The paper is well-structured and the pipeline is clearly described. Compared to the previous version, this revision shows improvements: results are reported more extensively, the dataset creation process is transparent, and models of different architectures and sizes are evaluated.

Weaknesses
The main limitation of this paper (acknowledged by the authors) is the limited size and composition of the domain-specific evaluation data. Ner.spec.OCR and Ner.spec.Human datasets only comprise 13 documents and a limited set of entity types and relations, which make results hard to generalize. Additionally, in the RE task there is a lack of baseline, since only the GLiREL model is evaluated due to insufficient training data. As such, the RE-related aspects of RQ1, RQ4 and RQ5 are not fully explored and the RQs might need to be reshaped.
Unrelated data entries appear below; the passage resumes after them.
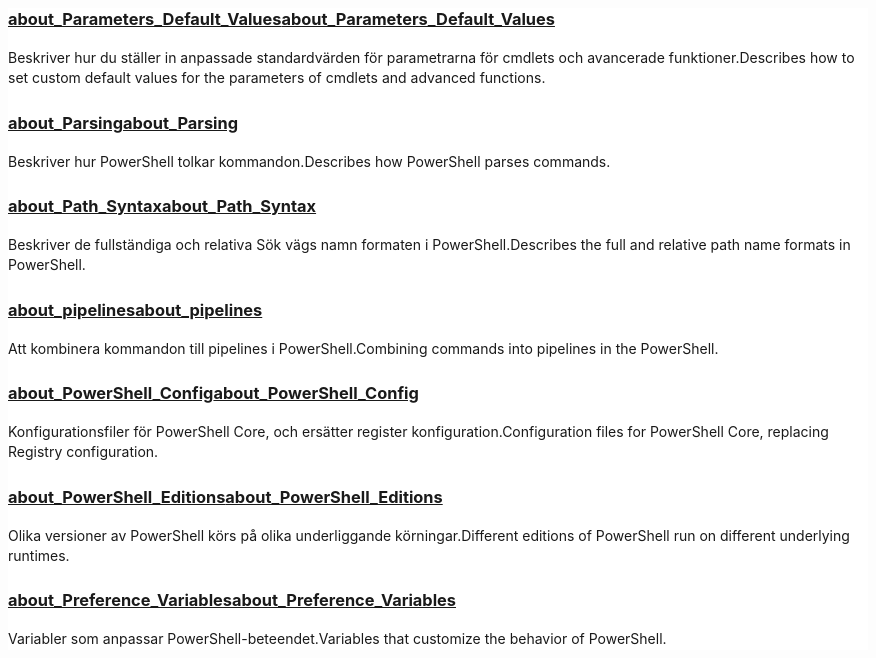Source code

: ### [<span data-ttu-id="3d4e1-226">about_Parameters_Default_Values</span><span class="sxs-lookup"><span data-stu-id="3d4e1-226">about_Parameters_Default_Values</span></span>](about_Parameters_Default_Values.md)
<span data-ttu-id="3d4e1-227">Beskriver hur du ställer in anpassade standardvärden för parametrarna för cmdlets och avancerade funktioner.</span><span class="sxs-lookup"><span data-stu-id="3d4e1-227">Describes how to set custom default values for the parameters of cmdlets and advanced functions.</span></span>

### [<span data-ttu-id="3d4e1-228">about_Parsing</span><span class="sxs-lookup"><span data-stu-id="3d4e1-228">about_Parsing</span></span>](about_Parsing.md)
<span data-ttu-id="3d4e1-229">Beskriver hur PowerShell tolkar kommandon.</span><span class="sxs-lookup"><span data-stu-id="3d4e1-229">Describes how PowerShell parses commands.</span></span>

### [<span data-ttu-id="3d4e1-230">about_Path_Syntax</span><span class="sxs-lookup"><span data-stu-id="3d4e1-230">about_Path_Syntax</span></span>](about_Path_Syntax.md)
<span data-ttu-id="3d4e1-231">Beskriver de fullständiga och relativa Sök vägs namn formaten i PowerShell.</span><span class="sxs-lookup"><span data-stu-id="3d4e1-231">Describes the full and relative path name formats in PowerShell.</span></span>

### [<span data-ttu-id="3d4e1-232">about_pipelines</span><span class="sxs-lookup"><span data-stu-id="3d4e1-232">about_pipelines</span></span>](about_pipelines.md)
<span data-ttu-id="3d4e1-233">Att kombinera kommandon till pipelines i PowerShell.</span><span class="sxs-lookup"><span data-stu-id="3d4e1-233">Combining commands into pipelines in the PowerShell.</span></span>

### [<span data-ttu-id="3d4e1-234">about_PowerShell_Config</span><span class="sxs-lookup"><span data-stu-id="3d4e1-234">about_PowerShell_Config</span></span>](about_PowerShell_Config.md)
<span data-ttu-id="3d4e1-235">Konfigurationsfiler för PowerShell Core, och ersätter register konfiguration.</span><span class="sxs-lookup"><span data-stu-id="3d4e1-235">Configuration files for PowerShell Core, replacing Registry configuration.</span></span>

### [<span data-ttu-id="3d4e1-236">about_PowerShell_Editions</span><span class="sxs-lookup"><span data-stu-id="3d4e1-236">about_PowerShell_Editions</span></span>](about_PowerShell_Editions.md)
<span data-ttu-id="3d4e1-237">Olika versioner av PowerShell körs på olika underliggande körningar.</span><span class="sxs-lookup"><span data-stu-id="3d4e1-237">Different editions of PowerShell run on different underlying runtimes.</span></span>

### [<span data-ttu-id="3d4e1-238">about_Preference_Variables</span><span class="sxs-lookup"><span data-stu-id="3d4e1-238">about_Preference_Variables</span></span>](about_Preference_Variables.md)
<span data-ttu-id="3d4e1-239">Variabler som anpassar PowerShell-beteendet.</span><span class="sxs-lookup"><span data-stu-id="3d4e1-239">Variables that customize the behavior of PowerShell.</span></span>

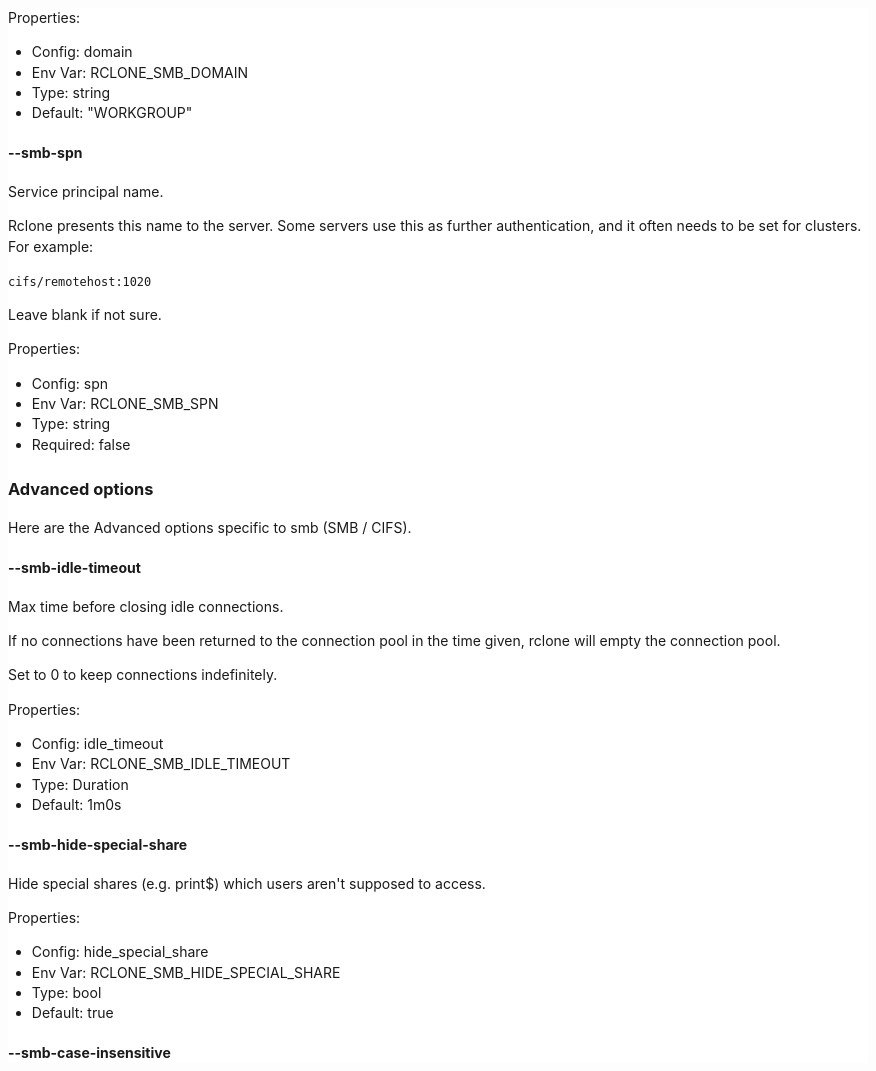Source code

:Properties:

- Config:      domain
- Env Var:     RCLONE_SMB_DOMAIN
- Type:        string
- Default:     "WORKGROUP"

#### --smb-spn

Service principal name.

Rclone presents this name to the server. Some servers use this as further
authentication, and it often needs to be set for clusters. For example:

    cifs/remotehost:1020

Leave blank if not sure.


Properties:

- Config:      spn
- Env Var:     RCLONE_SMB_SPN
- Type:        string
- Required:    false

### Advanced options

Here are the Advanced options specific to smb (SMB / CIFS).

#### --smb-idle-timeout

Max time before closing idle connections.

If no connections have been returned to the connection pool in the time
given, rclone will empty the connection pool.

Set to 0 to keep connections indefinitely.


Properties:

- Config:      idle_timeout
- Env Var:     RCLONE_SMB_IDLE_TIMEOUT
- Type:        Duration
- Default:     1m0s

#### --smb-hide-special-share

Hide special shares (e.g. print$) which users aren't supposed to access.

Properties:

- Config:      hide_special_share
- Env Var:     RCLONE_SMB_HIDE_SPECIAL_SHARE
- Type:        bool
- Default:     true

#### --smb-case-insensitive

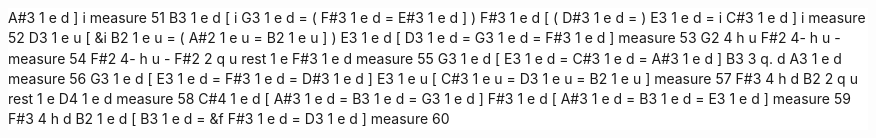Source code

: A#3    1        e     d  ]      i
measure 51
B3     1        e     d  [      i
G3     1        e     d  =      (
F#3    1        e     d  =
E#3    1        e     d  ]      )
F#3    1        e     d  [      (
D#3    1        e     d  =      )
E3     1        e     d  =      i
C#3    1        e     d  ]      i
measure 52
D3     1        e     u  [      &i
B2     1        e     u  =      (
A#2    1        e     u  =
B2     1        e     u  ]      )
E3     1        e     d  [
D3     1        e     d  =
G3     1        e     d  =
F#3    1        e     d  ]
measure 53
G2     4        h     u
F#2    4-       h     u        -
measure 54
F#2    4-       h     u        -
F#2    2        q     u
rest   1        e
F#3    1        e     d
measure 55
G3     1        e     d  [
E3     1        e     d  =
C#3    1        e     d  =
A#3    1        e     d  ]
B3     3        q.    d
A3     1        e     d
measure 56
G3     1        e     d  [
E3     1        e     d  =
F#3    1        e     d  =
D#3    1        e     d  ]
E3     1        e     u  [
C#3    1        e     u  =
D3     1        e     u  =
B2     1        e     u  ]
measure 57
F#3    4        h     d
B2     2        q     u
rest   1        e
D4     1        e     d
measure 58
C#4    1        e     d  [
A#3    1        e     d  =
B3     1        e     d  =
G3     1        e     d  ]
F#3    1        e     d  [
A#3    1        e     d  =
B3     1        e     d  =
E3     1        e     d  ]
measure 59
F#3    4        h     d
B2     1        e     d  [
B3     1        e     d  =      &f
F#3    1        e     d  =
D3     1        e     d  ]
measure 60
Finally, I would like to underscore the fact that the choice of GLiNER’s entity labels (e.g., replacing Group with Organization) may have influenced model’s predictions and results.

Minor concerns
- The list of of contributions in the Introduction skips contribution 2).
- The future work section would benefit from greater specificity.
- Typos in Sec 6.2.1 and 6.2.2: words are missing a final 's' in a few places (e.g. 'we evaluated the model…', 'of extracting relation between…').